P45 form: did you know?

14 March 2023

A P45 form is issued by an employer when an employee stops working for them. However are the previous pay and tax figures on the P45 still applicable on an employee record when a tax code notice from HM Revenue and Customs (HMRC) is received?

A P45 shows how much tax has been paid on an employee’s salary so far in the tax year (6 April to 5 April). An employer may also use the information on the P45 to apply the correct tax code for an employee, before the first payday.

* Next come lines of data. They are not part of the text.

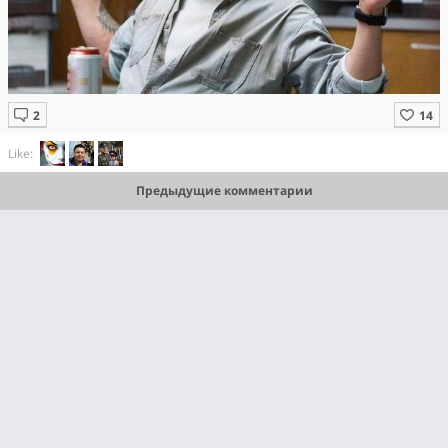
Like:
Предыдущие комментарии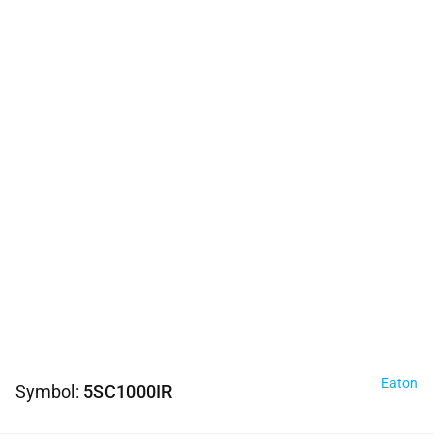
Eaton
Symbol:
5SC1000IR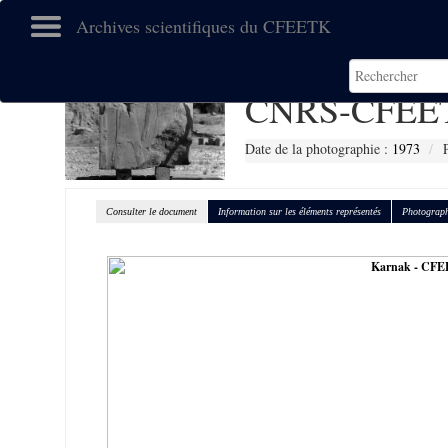
Archives scientifiques du CFEETK
CNRS-CFEET
Date de la photographie :
1973
Consulter le document
Information sur les éléments représentés
Photograph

However, previous pay and tax figures from a P45 should not be removed when these have been received and operated, prior to an employer receiving a tax code change (P6) from HMRC. If the tax code notice has ‘0.00’ or blank figures then this is not be entered and instead the figures should remain as per the P45. Though the new tax code received from HMRC should be operated.  

What happens with a late P45 received? Employers may need to update the payroll records if an employee gives a P45 after they have been registered with HMRC. If HMRC has sent a tax code, then use this tax code if the employee gives a P45 after they have first been paid. If HMRC has not sent a code, then use the employee’s P45 to work out their tax code and update their details in the payroll software.

If the employee has more than one P45, then the P45 with the latest date should be used. In addition, if the leaving date is the same then the P45 with the highest tax free allowance (or least additional pay for a K code) should be used.

Did you know? HMRC has a tool you can use to work out an employee's tax code based on The income Tax Regulations.